DATA FOR THIS TASK below:

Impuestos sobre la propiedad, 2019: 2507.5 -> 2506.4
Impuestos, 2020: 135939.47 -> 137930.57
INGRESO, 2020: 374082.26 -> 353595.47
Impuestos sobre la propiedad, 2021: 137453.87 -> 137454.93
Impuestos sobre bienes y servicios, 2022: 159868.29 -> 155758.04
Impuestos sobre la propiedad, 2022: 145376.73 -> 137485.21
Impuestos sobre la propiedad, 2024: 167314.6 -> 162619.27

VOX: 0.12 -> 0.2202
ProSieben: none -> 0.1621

End of DATA FOR THIS TASK.
DATA FOR THIS TASK below:

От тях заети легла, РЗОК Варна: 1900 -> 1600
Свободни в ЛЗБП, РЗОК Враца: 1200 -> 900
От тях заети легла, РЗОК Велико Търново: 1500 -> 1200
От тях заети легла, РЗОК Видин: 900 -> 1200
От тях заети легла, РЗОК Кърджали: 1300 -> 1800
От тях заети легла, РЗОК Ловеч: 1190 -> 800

End of DATA FOR THIS TASK.
DATA FOR THIS TASK below:

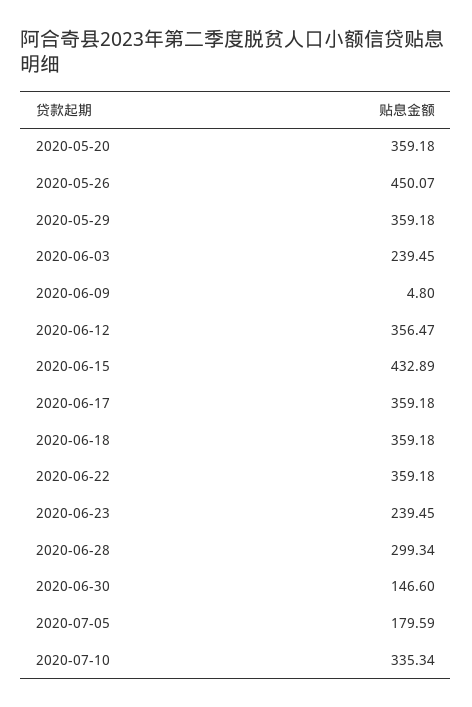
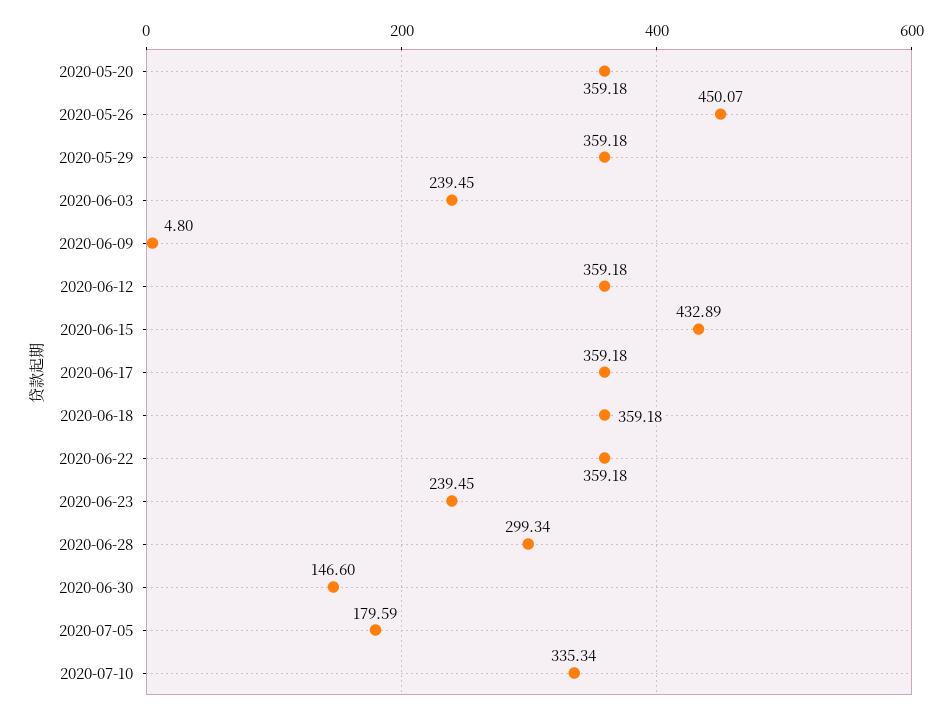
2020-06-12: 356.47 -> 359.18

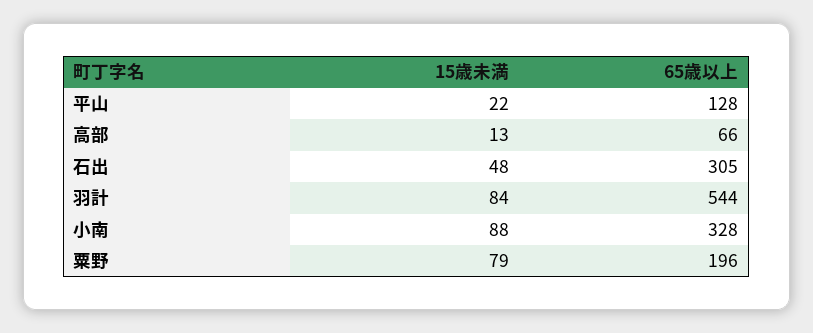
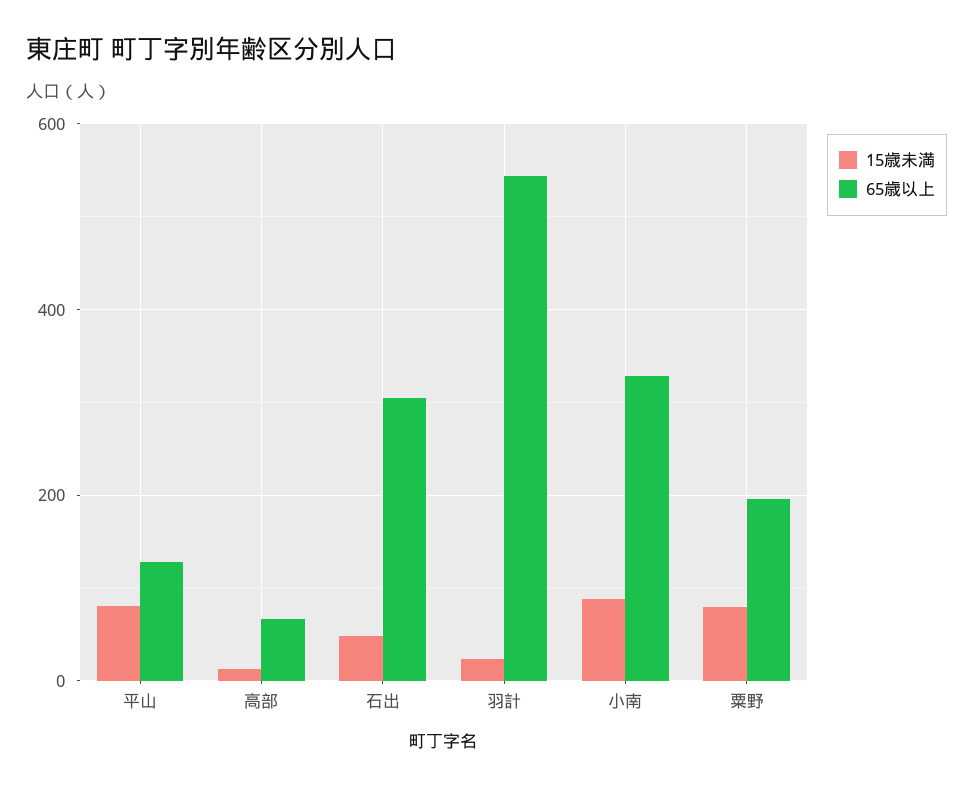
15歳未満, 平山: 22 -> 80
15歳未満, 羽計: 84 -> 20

End of DATA FOR THIS TASK.

> _WORK INSTRUCTIONS_: Would you print exactly and only the lines of the material above that run from the line with "От тях заети легла, РЗОК Велико" through the line with "От тях заети легла, РЗОК Ловеч: 1190 -> 800", both included?

> _RESPONSE_:
От тях заети легла, РЗОК Велико Търново: 1500 -> 1200
От тях заети легла, РЗОК Видин: 900 -> 1200
От тях заети легла, РЗОК Кърджали: 1300 -> 1800
От тях заети легла, РЗОК Ловеч: 1190 -> 800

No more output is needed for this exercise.